Here's some more info on Yoder:

" Some might be surprised that in April 2000 Christianity Today, a flagship magazine of American Evangelicalism, listed The Politics of Jesus by John Yoder as one of the ten best books of the twentieth century![16] Some might also be surprised to see Yoder pictured along with Billy Graham, Carl F. H. Henry, Francis Schaeffer and George Marsden on the cover of The Christian Century, when that journal did a cover story in February 1989 on "The Years of the Evangelicals."

TLF+ said...

Wow that is surprising given the quote. Shows ya can't judge a book by its paragraph or something like that.

Thanks for the info. I'm game to not categorize him as something he's not, although I stand by my criticism of the paragraph as presented.

Alice C. Linsley said...

Our adult class recently finished a 10-week study of the Ethical Teachings of Jesus and it was an eye-opener! Nothing of activism, except to be born in Him and to proclaim Him in His authority until He returns. Proclaiming isn't so much a matter of talk. It is alms, visiting the sick, prisoners, caring for orphans, widows and foreigners, living simply and contentedly, forgiving when hurt, and loving the unloved.

TLF+ said...

Alice - another way that activists say good stuff and then take it back.
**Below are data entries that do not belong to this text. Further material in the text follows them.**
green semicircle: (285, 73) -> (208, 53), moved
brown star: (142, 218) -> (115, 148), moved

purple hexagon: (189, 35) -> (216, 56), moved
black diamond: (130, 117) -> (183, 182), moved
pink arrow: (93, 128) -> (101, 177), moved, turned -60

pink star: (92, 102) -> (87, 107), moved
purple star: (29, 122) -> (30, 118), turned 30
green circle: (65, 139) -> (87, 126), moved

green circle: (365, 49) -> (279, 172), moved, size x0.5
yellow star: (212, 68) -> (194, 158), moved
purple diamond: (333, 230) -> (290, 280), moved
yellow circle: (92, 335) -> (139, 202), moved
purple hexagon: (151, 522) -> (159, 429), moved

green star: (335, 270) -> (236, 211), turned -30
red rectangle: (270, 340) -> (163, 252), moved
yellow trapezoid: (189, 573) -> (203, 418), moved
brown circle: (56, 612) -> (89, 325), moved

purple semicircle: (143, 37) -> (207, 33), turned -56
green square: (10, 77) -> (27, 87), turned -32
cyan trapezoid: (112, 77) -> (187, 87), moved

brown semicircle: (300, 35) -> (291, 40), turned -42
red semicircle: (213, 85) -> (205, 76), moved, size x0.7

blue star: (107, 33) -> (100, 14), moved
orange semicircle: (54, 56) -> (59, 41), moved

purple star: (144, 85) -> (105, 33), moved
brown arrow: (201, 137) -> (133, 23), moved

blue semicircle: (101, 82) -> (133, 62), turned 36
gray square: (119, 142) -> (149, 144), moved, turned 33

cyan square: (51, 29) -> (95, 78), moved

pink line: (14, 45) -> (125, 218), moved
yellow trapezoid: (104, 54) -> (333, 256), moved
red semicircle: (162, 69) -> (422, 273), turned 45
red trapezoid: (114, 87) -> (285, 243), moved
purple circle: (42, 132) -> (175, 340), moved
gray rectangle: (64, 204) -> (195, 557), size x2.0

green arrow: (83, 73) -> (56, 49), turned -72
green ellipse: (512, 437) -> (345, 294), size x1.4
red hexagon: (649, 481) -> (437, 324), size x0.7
They are always extolling simplicity, harmony with nature, going gently through the world... yet their agenda always lowers the boom with complex, endless and hypercritical analysis of others' thoughts and deeds; they tend to gather in affluent urban/suburban settings and demand scads of resources produced in places they despise; and they are anything but gentle when you really get into their punitive and confiscatory social engineering.